Required work: Return the full May 2010 activities update below, word for word.

Text segment:
Segment Open
Available Indexes

Update on May 2010 Activities

June 11, 2010 [Download PDF]Syndicate content

Top News

NYPL Partnership – We are pleased to announce New York Public Library as the newest partner in HathiTrust Digital Library. The New York Public Library is recognized around the world for its distinctive collections and services to users, and will bring valuable content and perspective to the partnership. NYPL will be contributing materials digitized in collaboration with Google, the Internet Archive, and Kirtas. The press release for the partnership announcement can be read at http://www.nypl.org/press/press-release/2010/05/24/nypl-takes-giant-step-preserving-its-digitized-collections.

6 Million Volumes, 1 Million Public Domain – As of May 26, HathiTrust preserves and provides access to more than 6 million volumes, over 1 million of which are in the public domain. These significant milestones draw attention to the growing value of HathiTrust as more and more volumes, representing an increasingly comprehensive collection of published literature, are contributed by partners, made available to users, and securely stored for generations to come.

Shibboleth – Implementation of authentication via Shibboleth was tested and finalized in May, and a formal release of the service scheduled for June 8. When it is released, users at partner institutions that have provided Shibboleth attributes to HathiTrust will be able to download full-PDFs of public domain volumes, and use their institutional sign-ons to access the HathiTrust Collection Builder. More information about Shibboleth in HathiTrust, including attributes, terms of use, and privacy, are available at http://www.hathitrust.org/shibboleth.
Segment Closed
Supplied material:
Segment Open
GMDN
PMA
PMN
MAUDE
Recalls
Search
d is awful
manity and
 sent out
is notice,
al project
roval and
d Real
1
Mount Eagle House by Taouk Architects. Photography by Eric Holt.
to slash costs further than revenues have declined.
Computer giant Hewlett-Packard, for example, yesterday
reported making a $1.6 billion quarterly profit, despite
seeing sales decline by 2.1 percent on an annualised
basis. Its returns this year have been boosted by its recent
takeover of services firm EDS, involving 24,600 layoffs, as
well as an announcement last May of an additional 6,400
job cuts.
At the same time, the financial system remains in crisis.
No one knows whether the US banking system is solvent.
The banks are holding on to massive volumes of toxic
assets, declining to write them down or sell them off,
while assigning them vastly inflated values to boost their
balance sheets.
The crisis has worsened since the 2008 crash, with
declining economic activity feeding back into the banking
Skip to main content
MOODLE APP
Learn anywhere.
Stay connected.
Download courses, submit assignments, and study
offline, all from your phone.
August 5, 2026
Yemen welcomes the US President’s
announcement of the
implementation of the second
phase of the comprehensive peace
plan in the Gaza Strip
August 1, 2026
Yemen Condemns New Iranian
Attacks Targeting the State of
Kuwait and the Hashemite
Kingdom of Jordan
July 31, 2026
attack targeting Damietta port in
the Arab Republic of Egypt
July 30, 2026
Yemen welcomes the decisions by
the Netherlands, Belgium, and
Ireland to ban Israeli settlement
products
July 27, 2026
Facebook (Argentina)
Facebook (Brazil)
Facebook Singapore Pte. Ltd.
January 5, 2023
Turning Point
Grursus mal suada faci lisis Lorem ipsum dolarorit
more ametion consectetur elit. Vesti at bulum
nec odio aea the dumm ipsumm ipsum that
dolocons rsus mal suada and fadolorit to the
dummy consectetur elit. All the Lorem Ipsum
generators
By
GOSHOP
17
Segment Closed
Answer below:
Available Indexes

Update on May 2010 Activities

June 11, 2010 [Download PDF]Syndicate content

Top News

NYPL Partnership – We are pleased to announce New York Public Library as the newest partner in HathiTrust Digital Library. The New York Public Library is recognized around the world for its distinctive collections and services to users, and will bring valuable content and perspective to the partnership. NYPL will be contributing materials digitized in collaboration with Google, the Internet Archive, and Kirtas. The press release for the partnership announcement can be read at http://www.nypl.org/press/press-release/2010/05/24/nypl-takes-giant-step-preserving-its-digitized-collections.

6 Million Volumes, 1 Million Public Domain – As of May 26, HathiTrust preserves and provides access to more than 6 million volumes, over 1 million of which are in the public domain. These significant milestones draw attention to the growing value of HathiTrust as more and more volumes, representing an increasingly comprehensive collection of published literature, are contributed by partners, made available to users, and securely stored for generations to come.

Shibboleth – Implementation of authentication via Shibboleth was tested and finalized in May, and a formal release of the service scheduled for June 8. When it is released, users at partner institutions that have provided Shibboleth attributes to HathiTrust will be able to download full-PDFs of public domain volumes, and use their institutional sign-ons to access the HathiTrust Collection Builder. More information about Shibboleth in HathiTrust, including attributes, terms of use, and privacy, are available at http://www.hathitrust.org/shibboleth.